I was in high school. I was a smart kid, and I was really bored and got really good grades. So I took a GED test and got out early. My parents sponsored me, as a graduation present, a trip with the school to Europe. And one of the stops was London. It was London, Paris, Switzerland, and Rome. I was like “I’ll finish school if you give me this trip!” And they were like, ”Okay, Okay…Okay!" So, I went on this trip and of course I split off from the school team and I had like one friend, this girl, and we split off and just went to concerts the whole time and sought out punk rock record stores in Paris and London. I went to this club, “The Vortex Club” and I saw The Slits play and different bands. And The Clash were hanging out and Siouxee and it was all very very very exciting. I was like 17 - not even 18 yet. And I got a punk rock haircut and came back to NY at the time and saw The Dead Boys and The Heartbreakers and went to CBGB’s and went back to LA quite informed with what was going on.

And it was about that time that things started getting bigger and bigger. There were concerts every night to go to. There was The Mask to hang out at I think most nights. Some nights it would be empty some nights it would be full. It kind of became a very coherent rock scene going on there, a lot of craziness, a lot of experimentation… a lot of drugs and sexual things. A lot of bands - some doing a lot of “off the wall” stuff, stuff that was stupid and retarded, and some stuff that was brilliant and great. The Bags were a really good band - very traditional punk. The girl singer, this girl, Alice Bag, was really beautiful and totally fire. She was totally aggressive and fiery and they were really great and a popular band. That was the start of all of that. A very exciting time.

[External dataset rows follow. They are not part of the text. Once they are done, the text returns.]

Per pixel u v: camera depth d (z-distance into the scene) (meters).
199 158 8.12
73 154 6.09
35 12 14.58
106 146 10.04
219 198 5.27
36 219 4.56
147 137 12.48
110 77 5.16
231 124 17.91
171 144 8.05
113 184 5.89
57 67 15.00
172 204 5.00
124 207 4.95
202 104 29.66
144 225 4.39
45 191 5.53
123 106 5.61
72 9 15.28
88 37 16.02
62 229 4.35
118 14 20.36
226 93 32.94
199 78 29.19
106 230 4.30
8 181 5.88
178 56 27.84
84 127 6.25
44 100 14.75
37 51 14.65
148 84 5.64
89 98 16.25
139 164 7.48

Then I went back to New York. I decided I had to go investigate New York some more. A group of LA punks got Greyhound bus tickets and some drugs and took a bus trip. I think there were four of us: Me, Trudy, Helen Killer, and my friend Rod Donohue and Mary Rat - a big Richard hell fan. She was going to New York to marry Richard Hell.

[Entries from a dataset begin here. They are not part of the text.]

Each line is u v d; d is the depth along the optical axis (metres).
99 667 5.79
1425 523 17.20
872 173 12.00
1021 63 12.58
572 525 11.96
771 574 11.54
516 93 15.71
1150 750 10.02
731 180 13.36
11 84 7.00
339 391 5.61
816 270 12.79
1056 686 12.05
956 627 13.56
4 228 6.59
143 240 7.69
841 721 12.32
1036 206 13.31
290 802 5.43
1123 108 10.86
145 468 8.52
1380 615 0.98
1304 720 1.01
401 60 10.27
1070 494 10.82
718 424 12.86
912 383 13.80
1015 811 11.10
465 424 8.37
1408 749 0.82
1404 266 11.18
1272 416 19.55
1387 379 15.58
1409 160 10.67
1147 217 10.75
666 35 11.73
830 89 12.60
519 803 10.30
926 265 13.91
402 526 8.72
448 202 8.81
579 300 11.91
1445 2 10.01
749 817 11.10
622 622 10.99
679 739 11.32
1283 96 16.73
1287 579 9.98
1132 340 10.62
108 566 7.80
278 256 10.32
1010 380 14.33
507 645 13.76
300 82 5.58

So we went to New York and had already met Bradley Field from Teenage Jesus and Christian Hoffman. The Mumps had been in New York and stayed there to record and play a lot and were a big hit in LA. And they very wrongly invited me to come stay with them - not thinking probably that I would actually show up. But then I called them and said, “I’m coming to NY can I stay with you?” And they said "yes." And I went and stayed with Bradley - and his roommate Lydia Lunch who I didn’t know at the time. And they were in their band Teenage Jesus. Lydia had an offshoot band called Beirut Slump who made one single and very few live performances… harrowing live performances, with the lead singer Bobby Berkowitz. And (I) stayed there for a good month and, for the first three weeks, me and Lydia didn’t say a word to each other. Finally we began talking and she said, “I like you a lot…because you are such a worse crab than I am.” And that was the start with my relationship with Lydia - which goes on to this day.

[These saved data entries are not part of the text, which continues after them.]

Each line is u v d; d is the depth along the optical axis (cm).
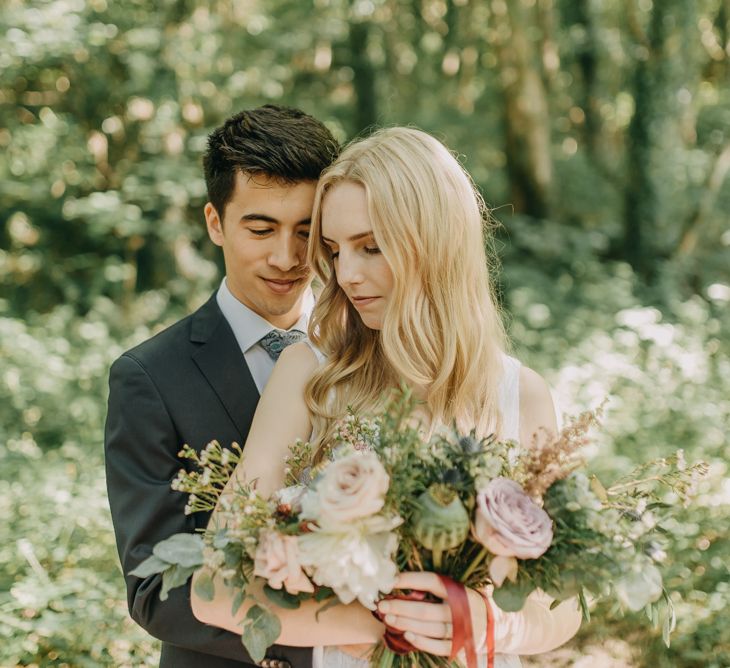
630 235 1162
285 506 148
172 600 172
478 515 144
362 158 179
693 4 1147
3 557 375
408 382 187
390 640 157
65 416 632
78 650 322
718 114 1475
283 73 1084
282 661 170
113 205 912
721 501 441
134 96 911
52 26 840
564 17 1393
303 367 191
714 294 862
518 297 922
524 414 192
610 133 1559
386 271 181
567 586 146
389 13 1263
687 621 377
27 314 938
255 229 196
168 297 997
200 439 191
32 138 954
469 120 1380
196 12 945
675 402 573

And I just remember that whole time the Lower East Side was a completely different place. It look looked like a bomb had hit it. There were many an abandoned buildings, rubble in lots everywhere, prostitutes at my favorite place The Restaurant Fried Chicken. Lots of hookers hanging out there at night and they liked the punk rock kids because the girls dressed like hookers “Ooh, you’ve got the blue hair!” And that’s when I was really introduced to The Cramps, and I saw The Contortions, ... Teenage Jesus. And I made friends with a lot of the kids that were around - a lot of bands you don’t hear about like Little Annie and the Asexuals and The Student Teachers and it was a very fertile time.

I ended up going to Los Angeles, and that’s when I actually met Jeffrey Lee Pierce.